The planned energy mix in Cameroon is 80% hydro, 14% gas, and 6% solar, wind and biomass.
Guinea-Conakry
Sékou Sanfina Diakite, Secretary General of Guinea Conakry's Ministry of Energy, said that his country is poised to become an electricity trading center in the region, thanks to different interconnection projects currently under construction in the country. The country intends to become completely dependent on hydro and solar energy.
Guinea-Conakry's goal is to export electricity in the sub-region, outlining the plan launched by the West African Energy Pool to establish Guinea-Conakry Electricity as the transmission system operator for the region's Zone 5, which includes Sierra Leone and Liberia.
Kenya
In the discussions on Kenya, central issues included the need to urgently rebalance risks in power purchase agreements that have resulted in high tariffs for end users, calls for accelerated reforms, and models for generalizing access to electricity.
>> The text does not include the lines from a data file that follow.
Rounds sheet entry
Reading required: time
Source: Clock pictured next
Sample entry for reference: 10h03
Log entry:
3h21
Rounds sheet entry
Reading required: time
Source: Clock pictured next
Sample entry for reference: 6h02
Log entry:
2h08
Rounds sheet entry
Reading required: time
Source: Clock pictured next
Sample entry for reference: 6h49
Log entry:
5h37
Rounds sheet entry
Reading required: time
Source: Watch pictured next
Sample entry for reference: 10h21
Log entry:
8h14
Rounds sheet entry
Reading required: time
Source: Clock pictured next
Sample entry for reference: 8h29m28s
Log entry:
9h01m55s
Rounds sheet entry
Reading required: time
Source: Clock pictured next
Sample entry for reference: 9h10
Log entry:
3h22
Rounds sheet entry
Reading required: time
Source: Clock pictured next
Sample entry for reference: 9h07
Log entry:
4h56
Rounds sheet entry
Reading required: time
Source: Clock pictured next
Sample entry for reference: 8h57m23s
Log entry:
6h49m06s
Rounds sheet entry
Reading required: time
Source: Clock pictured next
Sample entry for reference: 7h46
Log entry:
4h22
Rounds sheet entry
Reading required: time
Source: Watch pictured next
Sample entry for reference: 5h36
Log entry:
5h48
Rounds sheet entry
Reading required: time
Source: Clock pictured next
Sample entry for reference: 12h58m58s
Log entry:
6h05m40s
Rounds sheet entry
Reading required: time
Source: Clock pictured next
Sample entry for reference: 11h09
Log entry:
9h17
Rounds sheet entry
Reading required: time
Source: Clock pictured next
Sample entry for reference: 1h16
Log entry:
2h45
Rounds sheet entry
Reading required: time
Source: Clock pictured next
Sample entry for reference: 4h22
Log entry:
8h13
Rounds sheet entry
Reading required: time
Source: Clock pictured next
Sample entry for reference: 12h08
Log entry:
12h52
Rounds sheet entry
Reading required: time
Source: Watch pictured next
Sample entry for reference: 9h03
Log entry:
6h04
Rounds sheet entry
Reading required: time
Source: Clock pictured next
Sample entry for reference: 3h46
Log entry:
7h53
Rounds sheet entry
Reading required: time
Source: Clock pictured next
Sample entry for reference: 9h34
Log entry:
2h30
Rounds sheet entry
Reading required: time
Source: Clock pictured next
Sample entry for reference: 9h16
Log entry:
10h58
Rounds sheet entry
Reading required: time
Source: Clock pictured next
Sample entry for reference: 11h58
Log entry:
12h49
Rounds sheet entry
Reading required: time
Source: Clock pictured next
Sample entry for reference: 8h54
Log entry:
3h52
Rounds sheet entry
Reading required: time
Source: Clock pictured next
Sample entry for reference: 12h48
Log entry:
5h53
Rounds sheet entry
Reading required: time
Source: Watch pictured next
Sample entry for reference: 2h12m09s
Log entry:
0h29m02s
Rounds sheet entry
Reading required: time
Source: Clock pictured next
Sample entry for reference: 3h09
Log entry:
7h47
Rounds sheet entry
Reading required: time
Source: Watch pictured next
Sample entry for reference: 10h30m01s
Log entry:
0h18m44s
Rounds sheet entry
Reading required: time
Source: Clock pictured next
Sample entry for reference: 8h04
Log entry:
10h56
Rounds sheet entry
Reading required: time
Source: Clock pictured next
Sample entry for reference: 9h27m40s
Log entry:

Mark Carrato, program coordinator Power Africa of USAID, said Kenya had the potential to attract diverse sources of investment. "An essential transmission line with a higher return would attract national pension funds, and there are loads of money out there that we haven't tapped enough."
Tunisia
Further north, the Tunisian Solar Plan has become a key part of Tunisia's recovery plans.
"It is imperative to restore Tunisia's energy independence, as the country has witnessed growing - and expensive - deficits in its energy balance over the past two decades," said Belhassen Chiboub, the director-general of the energy ministry.
To address this, the government launched the Tunisian Solar Plan in 2017 and set a target of 3.8GW for total installed renewable energy capacity by 2030, which is equivalent to increasing capacity tenfold, at an estimated annual cost of around $400 million.